様々な種の美しい草花が咲き誇る広い庭園。その中に佇む豪奢で大きな館。
その手前で馬車は停まった。
館の周囲は堅牢そうな鉄柵で囲まれており、門前には警備の兵が立っている。
「何だあ、お前たちは?」
僕らを見るなり、警備兵が思い切り眉根を寄せて問うてくる。
「パーティーに呼ばれたものだ」
腰に手を当てたレイナが答える。
「はあ?」
警備兵は、明らかに僕らを小馬鹿にしなような笑みで首を傾げてみせる。
僕の危惧は、その通りになったようだ。
「あ、あの、レイナ・バーゼルとその連れだと伝えてください」
そう僕が言うと、相変わらず警備兵はこちらを見下しているとわかる態度のまま、館の方へと歩いていく。

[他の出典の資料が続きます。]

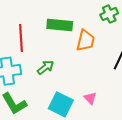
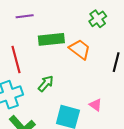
orange trapezoid: (86, 40) -> (80, 49), turned -55

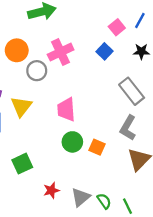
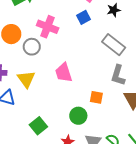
blue square: (105, 51) -> (83, 17), turned 32
pink cross: (61, 52) -> (48, 27), turned -30
green circle: (72, 142) -> (78, 116), moved

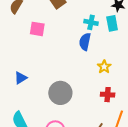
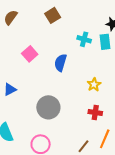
pink square: (37, 29) -> (30, 54), moved, turned 35
blue semicircle: (85, 42) -> (61, 63), moved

玄関の前にいる黒いスーツを着た壮年の男性に、兵は何やら告げている。
スーツの男は僕らを見て目を見張ると、隣にいる兵を怒鳴りつけていた。
ついで、大慌てでこちらへかけてくる。
「レイナ・バーゼル様ですね?」
「そうだ」
「たた、大変失礼をばいたしました」
スーツの男は、そう言って深々とと頭を下げる。
どうやら、下っ端の兵にまでは彼女の事が伝わっていなかったようである。
「ささ、こちらへどうぞ」
僕らは門の中へと招き入れられる。
無事に、パーティーへと参加させてもらえるようだ。
レイナは、やけに残念そうな顔をして、ため息をついているけれど。
館の前にいる無礼千万な警備兵は、顔を真っ青にしてこちらを見ている。
僕らが近づくと頭が地面につくくらい、頭を深く下げていた。